→ **Task goal**: Find and copy every line in the records that includes the string "війни".

++++ Data in this exercise

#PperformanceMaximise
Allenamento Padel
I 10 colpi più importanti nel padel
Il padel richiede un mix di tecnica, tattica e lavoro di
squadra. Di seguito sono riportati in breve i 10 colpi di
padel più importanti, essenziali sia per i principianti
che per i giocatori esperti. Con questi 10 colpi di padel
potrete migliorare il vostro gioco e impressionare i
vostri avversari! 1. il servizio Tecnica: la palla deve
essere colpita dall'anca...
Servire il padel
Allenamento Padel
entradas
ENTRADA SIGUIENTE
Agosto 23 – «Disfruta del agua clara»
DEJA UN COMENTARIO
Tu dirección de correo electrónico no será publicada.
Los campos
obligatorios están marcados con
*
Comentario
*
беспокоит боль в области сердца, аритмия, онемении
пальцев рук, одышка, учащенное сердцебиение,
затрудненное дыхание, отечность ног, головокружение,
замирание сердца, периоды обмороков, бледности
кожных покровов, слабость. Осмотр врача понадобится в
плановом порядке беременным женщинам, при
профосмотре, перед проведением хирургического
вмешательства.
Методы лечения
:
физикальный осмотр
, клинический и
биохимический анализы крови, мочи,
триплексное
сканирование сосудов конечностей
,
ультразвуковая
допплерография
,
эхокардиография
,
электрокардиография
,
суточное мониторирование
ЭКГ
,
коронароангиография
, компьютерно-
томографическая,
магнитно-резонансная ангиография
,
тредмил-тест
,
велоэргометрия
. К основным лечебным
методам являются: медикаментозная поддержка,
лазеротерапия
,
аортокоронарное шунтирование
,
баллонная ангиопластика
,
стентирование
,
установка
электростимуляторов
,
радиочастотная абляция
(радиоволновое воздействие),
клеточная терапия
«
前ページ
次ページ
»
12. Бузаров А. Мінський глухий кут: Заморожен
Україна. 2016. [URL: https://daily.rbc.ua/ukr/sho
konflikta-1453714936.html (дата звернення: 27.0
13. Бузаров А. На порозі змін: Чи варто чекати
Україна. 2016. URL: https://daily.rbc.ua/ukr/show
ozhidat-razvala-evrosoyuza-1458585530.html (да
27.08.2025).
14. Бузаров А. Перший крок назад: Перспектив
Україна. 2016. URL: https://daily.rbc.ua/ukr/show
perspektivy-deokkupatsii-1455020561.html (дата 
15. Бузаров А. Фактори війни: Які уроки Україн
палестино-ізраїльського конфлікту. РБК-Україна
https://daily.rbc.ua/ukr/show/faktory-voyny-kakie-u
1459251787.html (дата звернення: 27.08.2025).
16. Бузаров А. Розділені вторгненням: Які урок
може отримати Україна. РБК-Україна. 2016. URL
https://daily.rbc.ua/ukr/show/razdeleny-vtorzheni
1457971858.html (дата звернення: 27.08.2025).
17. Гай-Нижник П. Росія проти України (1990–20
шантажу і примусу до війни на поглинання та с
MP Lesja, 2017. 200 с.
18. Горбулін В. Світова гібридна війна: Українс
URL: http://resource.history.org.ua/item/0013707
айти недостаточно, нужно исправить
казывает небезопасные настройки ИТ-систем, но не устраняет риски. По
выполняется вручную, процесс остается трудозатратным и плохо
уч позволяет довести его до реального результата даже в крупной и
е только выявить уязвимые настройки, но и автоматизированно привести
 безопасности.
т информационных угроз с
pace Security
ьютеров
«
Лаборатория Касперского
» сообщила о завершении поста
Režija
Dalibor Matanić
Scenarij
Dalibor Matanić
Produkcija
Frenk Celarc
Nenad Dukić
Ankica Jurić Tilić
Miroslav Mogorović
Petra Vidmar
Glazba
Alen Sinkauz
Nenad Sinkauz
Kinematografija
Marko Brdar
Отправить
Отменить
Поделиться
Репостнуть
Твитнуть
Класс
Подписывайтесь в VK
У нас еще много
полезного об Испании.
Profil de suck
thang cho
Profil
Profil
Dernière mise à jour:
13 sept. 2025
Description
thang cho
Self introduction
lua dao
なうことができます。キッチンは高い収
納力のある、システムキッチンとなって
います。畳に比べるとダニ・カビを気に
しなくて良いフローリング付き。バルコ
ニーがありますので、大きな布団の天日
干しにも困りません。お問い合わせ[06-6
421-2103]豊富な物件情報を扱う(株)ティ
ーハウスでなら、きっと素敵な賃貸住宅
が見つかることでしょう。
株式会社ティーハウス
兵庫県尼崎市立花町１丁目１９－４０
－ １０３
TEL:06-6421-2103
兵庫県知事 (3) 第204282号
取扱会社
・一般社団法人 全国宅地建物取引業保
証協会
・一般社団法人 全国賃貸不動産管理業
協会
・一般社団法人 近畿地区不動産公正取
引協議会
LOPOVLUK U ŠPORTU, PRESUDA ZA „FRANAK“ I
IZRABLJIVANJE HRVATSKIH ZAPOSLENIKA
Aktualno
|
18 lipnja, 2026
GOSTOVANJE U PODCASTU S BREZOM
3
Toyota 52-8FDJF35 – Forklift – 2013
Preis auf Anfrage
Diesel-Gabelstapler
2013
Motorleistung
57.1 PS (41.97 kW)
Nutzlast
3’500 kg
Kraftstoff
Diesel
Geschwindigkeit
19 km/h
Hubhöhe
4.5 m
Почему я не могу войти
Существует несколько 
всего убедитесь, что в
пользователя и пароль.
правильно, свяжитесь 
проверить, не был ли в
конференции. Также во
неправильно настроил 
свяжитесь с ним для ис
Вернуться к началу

++++++++

→ **Answer to this task**:
15. Бузаров А. Фактори війни: Які уроки Україн
шантажу і примусу до війни на поглинання та с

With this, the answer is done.